-- Given data follows --

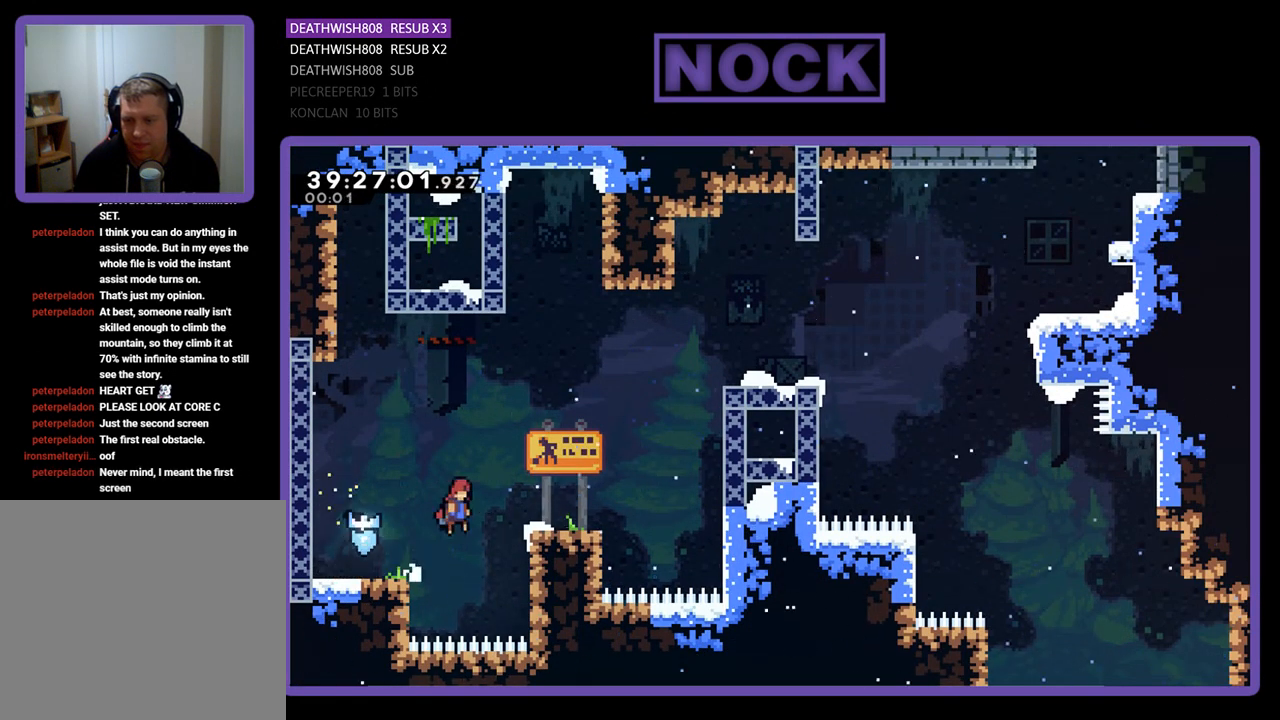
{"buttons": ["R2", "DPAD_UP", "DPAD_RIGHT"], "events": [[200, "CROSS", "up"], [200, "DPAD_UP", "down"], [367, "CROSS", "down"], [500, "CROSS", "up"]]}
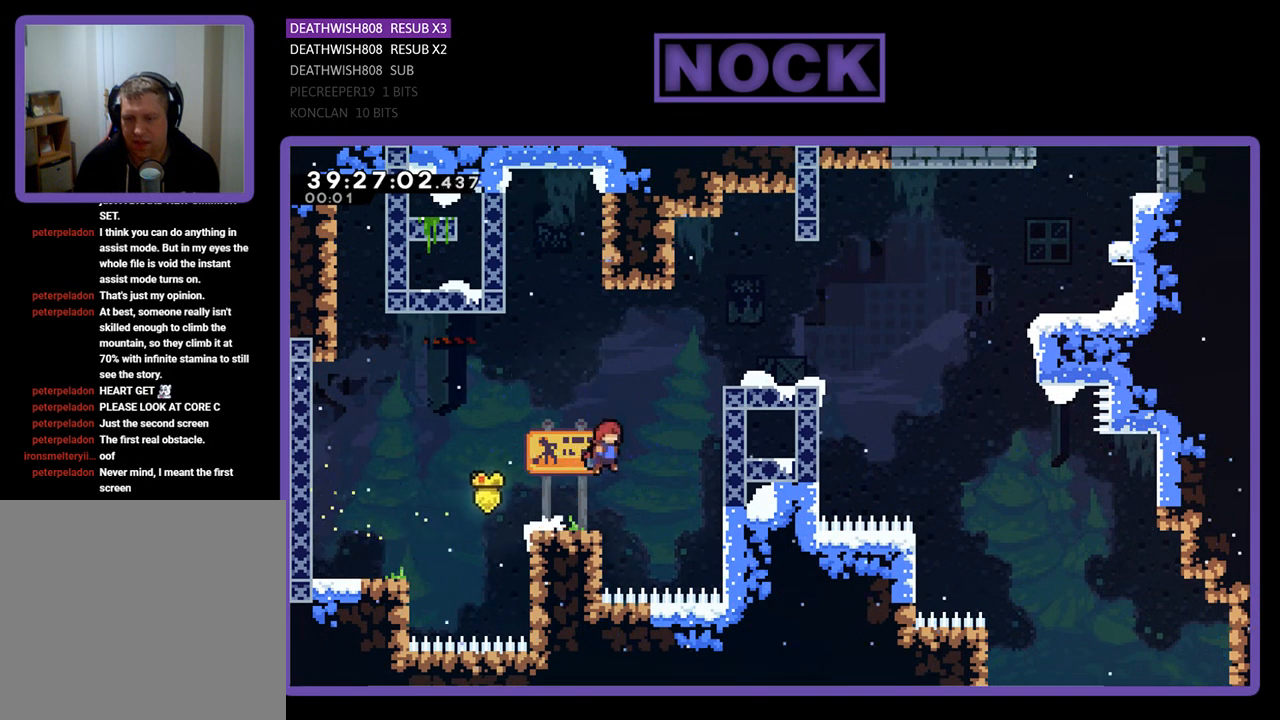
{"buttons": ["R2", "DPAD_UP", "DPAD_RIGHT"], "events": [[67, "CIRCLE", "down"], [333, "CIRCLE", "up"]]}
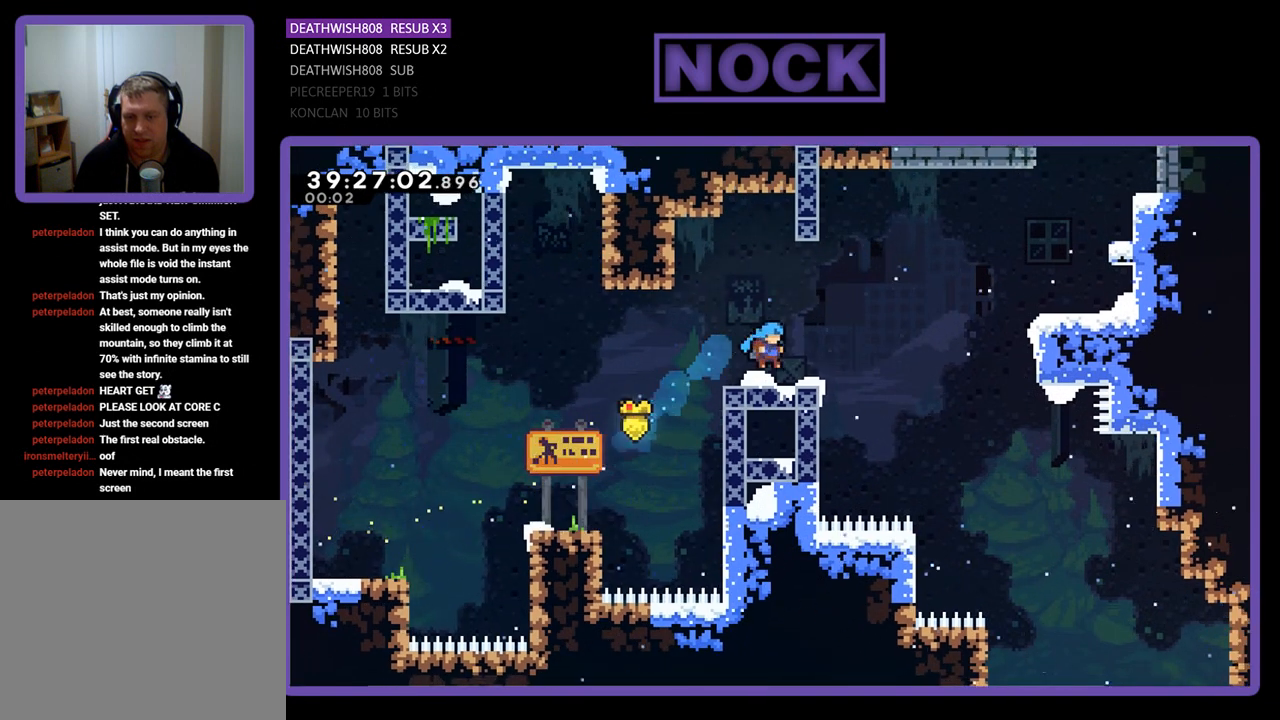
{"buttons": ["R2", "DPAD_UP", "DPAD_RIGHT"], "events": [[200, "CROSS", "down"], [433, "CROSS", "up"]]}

-- Given data concluded --

Task goal:
Omit every picture, then repeat the remaining data exactly as it appears above.

Reply to the task:
{"buttons": ["R2", "DPAD_UP", "DPAD_RIGHT"], "events": [[200, "CROSS", "up"], [200, "DPAD_UP", "down"], [367, "CROSS", "down"], [500, "CROSS", "up"]]}
{"buttons": ["R2", "DPAD_UP", "DPAD_RIGHT"], "events": [[67, "CIRCLE", "down"], [333, "CIRCLE", "up"]]}
{"buttons": ["R2", "DPAD_UP", "DPAD_RIGHT"], "events": [[200, "CROSS", "down"], [433, "CROSS", "up"]]}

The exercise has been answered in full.